## TEXTE FOURNI
──────

Ainsi se réalise l’harmonie entre le temps terrestre et le temps céleste.

Essentiellement, la vie quotidienne se renouvelle chaque jour, de même, la semaine se renouvelle tous les sept jours. Nous verrons ultérieurement que le rôle du rite est, par son caractère régulier, d’intégrer l’individu dans le temps social, ponctué par le système du calendrier. Également l’une des fonctions du dimanche est de faciliter cette intégration à travers sa périodicité. Proust souligne l’analogie entre le dimanche de Venise et celui de Combray : « comme à Combray le dimanche matin on avait bien le plaisir de descendre dans une rue en fête 191  ». Il en est de même dans les versions que nous avons citées plus haut. C’est ce renouvellement qui, en rythmant la vie, pourrait assurer le lien entre le temps terrestre et le temps céleste aussi bien que le lien entre le temps individuel et le temps collectif. Malheureusement, dans la vie moderne, le calendrier et les fêtes perdent cette fonction. Proust est sensible à cette impuissance. C’est ce que montre l’épisode de la lettre que le narrateur adresse à Gilberte le jour du nouvel an : le narrateur considère le nouvel an comme une simple conception temporelle humaine, et il conclut que le calendrier ne relève pas de la dimension du temps de la nature 192 . C’est ainsi que les êtres humains restent incapables de s’intégrer dans le cours du temps sur le plan naturel. Il en résulte que le temps ne peut se concevoir que comme une succession de moments et ne peut montrer de continuité entre hier, aujourd’hui et demain.

──────

## ENTRÉES FOURNIES
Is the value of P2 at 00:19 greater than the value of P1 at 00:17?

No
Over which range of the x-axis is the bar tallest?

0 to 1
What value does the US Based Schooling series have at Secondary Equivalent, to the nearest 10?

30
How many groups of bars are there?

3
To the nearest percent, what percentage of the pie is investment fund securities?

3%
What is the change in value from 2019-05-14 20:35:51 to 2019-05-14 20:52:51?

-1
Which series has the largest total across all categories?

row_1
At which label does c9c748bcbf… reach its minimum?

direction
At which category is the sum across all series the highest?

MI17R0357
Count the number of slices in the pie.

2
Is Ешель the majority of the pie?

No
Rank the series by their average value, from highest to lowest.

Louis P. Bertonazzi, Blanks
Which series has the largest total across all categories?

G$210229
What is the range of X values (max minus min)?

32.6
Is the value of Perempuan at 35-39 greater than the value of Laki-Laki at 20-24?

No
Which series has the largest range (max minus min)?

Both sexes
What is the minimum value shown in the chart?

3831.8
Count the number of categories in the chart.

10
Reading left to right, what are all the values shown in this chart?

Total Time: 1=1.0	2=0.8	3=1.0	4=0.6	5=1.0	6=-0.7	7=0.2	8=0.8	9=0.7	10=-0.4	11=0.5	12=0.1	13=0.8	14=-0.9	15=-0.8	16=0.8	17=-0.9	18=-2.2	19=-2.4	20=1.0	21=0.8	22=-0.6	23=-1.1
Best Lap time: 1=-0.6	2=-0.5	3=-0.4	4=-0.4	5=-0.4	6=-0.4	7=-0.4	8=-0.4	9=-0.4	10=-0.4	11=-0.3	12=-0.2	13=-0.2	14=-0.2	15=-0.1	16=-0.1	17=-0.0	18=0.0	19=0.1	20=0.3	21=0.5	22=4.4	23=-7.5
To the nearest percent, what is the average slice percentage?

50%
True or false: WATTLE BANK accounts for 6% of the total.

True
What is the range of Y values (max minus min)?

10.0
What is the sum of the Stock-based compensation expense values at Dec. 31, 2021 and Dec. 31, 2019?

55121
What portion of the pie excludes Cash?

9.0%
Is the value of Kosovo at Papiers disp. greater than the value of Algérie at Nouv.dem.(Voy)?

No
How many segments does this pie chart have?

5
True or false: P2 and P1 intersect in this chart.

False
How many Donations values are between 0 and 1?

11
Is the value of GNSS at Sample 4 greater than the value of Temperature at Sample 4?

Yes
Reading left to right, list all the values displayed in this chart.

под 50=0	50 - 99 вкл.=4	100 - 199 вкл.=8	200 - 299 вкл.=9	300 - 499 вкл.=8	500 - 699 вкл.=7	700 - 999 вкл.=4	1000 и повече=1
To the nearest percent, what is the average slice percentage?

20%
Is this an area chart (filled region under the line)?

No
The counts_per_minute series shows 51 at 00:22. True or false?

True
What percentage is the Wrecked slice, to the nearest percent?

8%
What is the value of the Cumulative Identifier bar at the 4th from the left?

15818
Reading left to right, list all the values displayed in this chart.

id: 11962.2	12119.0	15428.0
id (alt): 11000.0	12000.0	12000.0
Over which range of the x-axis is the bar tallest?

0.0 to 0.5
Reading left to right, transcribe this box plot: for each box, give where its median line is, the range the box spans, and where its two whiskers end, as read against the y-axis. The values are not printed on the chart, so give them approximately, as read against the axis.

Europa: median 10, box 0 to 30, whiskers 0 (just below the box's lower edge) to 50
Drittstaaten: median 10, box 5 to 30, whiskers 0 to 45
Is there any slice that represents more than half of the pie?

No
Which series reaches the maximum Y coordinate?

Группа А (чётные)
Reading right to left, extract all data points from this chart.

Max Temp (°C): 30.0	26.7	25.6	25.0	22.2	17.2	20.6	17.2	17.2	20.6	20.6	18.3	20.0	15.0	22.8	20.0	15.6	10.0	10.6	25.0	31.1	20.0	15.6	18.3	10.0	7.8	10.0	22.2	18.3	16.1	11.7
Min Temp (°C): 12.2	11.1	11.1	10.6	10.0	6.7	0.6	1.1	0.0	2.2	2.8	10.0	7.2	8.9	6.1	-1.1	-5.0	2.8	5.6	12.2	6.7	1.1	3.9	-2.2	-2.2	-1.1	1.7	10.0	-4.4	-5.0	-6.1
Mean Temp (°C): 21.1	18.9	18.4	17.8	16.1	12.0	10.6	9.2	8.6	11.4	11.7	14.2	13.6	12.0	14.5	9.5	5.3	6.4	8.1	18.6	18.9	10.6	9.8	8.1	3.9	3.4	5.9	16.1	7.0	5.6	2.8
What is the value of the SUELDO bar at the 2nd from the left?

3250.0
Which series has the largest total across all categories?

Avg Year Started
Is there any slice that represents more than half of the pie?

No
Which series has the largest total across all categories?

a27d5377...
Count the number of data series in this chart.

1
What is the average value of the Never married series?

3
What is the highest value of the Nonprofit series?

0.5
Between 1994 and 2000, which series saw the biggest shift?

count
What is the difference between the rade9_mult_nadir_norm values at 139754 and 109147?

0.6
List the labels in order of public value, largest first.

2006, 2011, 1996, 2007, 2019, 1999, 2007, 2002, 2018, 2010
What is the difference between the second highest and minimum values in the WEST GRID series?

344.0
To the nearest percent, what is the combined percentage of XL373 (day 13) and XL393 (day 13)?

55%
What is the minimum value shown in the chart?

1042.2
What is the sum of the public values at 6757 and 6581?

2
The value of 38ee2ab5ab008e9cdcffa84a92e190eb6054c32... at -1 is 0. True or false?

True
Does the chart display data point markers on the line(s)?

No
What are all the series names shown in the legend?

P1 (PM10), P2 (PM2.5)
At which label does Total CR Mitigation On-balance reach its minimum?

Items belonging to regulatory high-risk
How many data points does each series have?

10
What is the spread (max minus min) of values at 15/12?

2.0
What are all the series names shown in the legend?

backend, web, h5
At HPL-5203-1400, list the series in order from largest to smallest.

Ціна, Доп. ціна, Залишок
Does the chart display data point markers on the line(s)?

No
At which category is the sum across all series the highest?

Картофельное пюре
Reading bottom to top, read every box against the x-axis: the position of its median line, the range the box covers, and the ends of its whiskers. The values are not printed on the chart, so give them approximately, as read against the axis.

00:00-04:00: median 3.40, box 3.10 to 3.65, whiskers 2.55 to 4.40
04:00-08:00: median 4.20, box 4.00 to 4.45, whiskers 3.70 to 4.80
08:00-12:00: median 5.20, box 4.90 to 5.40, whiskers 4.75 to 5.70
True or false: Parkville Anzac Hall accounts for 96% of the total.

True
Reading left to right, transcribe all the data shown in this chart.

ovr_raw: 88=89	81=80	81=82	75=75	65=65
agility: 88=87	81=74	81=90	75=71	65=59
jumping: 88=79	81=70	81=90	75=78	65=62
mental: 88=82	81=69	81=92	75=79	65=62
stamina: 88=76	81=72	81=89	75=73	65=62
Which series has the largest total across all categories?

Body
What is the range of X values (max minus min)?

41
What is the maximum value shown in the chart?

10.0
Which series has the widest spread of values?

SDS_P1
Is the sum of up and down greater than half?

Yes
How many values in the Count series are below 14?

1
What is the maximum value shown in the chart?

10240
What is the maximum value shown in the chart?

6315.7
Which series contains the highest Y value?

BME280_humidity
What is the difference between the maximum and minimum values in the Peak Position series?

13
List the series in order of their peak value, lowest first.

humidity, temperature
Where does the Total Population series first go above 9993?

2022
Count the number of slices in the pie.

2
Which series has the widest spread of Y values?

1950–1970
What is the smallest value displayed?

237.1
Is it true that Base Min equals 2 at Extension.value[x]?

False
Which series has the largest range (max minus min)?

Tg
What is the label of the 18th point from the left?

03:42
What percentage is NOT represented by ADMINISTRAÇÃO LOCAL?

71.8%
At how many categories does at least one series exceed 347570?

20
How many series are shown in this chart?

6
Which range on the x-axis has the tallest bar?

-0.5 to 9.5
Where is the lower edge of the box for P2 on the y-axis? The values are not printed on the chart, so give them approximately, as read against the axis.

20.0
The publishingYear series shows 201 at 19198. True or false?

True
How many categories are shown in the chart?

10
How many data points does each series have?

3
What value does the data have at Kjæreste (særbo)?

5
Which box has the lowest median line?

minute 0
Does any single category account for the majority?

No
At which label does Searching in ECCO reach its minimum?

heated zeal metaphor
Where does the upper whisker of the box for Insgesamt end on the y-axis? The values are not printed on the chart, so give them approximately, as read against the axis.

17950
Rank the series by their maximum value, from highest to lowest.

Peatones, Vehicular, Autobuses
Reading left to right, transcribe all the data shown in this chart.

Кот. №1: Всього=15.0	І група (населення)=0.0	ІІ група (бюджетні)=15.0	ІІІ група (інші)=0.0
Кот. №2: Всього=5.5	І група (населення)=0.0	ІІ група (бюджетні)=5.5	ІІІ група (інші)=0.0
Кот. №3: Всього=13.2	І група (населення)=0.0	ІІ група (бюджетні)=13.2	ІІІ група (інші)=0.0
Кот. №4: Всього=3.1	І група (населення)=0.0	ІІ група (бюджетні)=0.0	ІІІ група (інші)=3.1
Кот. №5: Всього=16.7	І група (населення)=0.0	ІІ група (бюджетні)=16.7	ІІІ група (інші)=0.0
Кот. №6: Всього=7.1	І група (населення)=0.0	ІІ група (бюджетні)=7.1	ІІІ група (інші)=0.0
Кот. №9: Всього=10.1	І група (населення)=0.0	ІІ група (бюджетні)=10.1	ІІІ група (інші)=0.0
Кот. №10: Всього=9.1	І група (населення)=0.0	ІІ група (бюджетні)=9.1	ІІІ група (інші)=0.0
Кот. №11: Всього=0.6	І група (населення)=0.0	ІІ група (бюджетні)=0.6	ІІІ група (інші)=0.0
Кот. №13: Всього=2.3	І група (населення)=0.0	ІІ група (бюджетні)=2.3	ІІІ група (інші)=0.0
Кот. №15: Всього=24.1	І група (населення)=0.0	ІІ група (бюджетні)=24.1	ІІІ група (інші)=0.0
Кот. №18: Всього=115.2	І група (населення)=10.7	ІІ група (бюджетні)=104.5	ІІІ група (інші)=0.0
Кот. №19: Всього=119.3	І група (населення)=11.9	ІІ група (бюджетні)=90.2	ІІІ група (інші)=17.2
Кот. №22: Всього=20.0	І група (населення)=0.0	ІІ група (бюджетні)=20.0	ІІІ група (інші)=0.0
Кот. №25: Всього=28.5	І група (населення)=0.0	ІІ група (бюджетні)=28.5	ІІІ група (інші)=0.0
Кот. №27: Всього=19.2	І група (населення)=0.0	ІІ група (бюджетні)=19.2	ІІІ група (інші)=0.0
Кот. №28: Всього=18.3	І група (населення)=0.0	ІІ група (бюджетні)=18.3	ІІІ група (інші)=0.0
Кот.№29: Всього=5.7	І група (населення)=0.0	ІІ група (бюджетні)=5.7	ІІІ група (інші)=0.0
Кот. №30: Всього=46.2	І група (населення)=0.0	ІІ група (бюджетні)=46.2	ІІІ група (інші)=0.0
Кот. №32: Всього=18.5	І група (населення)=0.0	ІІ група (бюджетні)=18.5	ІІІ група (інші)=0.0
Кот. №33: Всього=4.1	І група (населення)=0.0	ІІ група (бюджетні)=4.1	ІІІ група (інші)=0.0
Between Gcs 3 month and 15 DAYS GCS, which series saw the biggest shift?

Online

──────

## CONSIGNE
Poursuivez le texte sur le dimanche et le calendrier chez Proust après sa dernière phrase.

## CORRIGÉ
Mais il n’en est pas de même à Combray et à Venise :

‘« […] dès le second jour, ce que je vis en m’éveillant, ce pourquoi je me levai (parce que cela s’était substitué dans ma mémoire et dans mon désir aux souvenirs de Combray), ce furent les impressions de la première sortie à Venise, à Venise où la vie quotidienne n’était pas moins réelle qu’à Combray […] 193  »’

Le désir et l’attente du jour sont nourris par le plaisir qu’il a eu hier, donc, la continuité entre hier et aujourd’hui n’est pas effacée. D’ailleurs, le matin devient un moment garantissant le bonheur d’aujourd’hui. C’est ainsi qu’à Venise autant qu’à Combray, l’évolution de la vie quotidienne devient perceptible en s’unissant au temps de la nature.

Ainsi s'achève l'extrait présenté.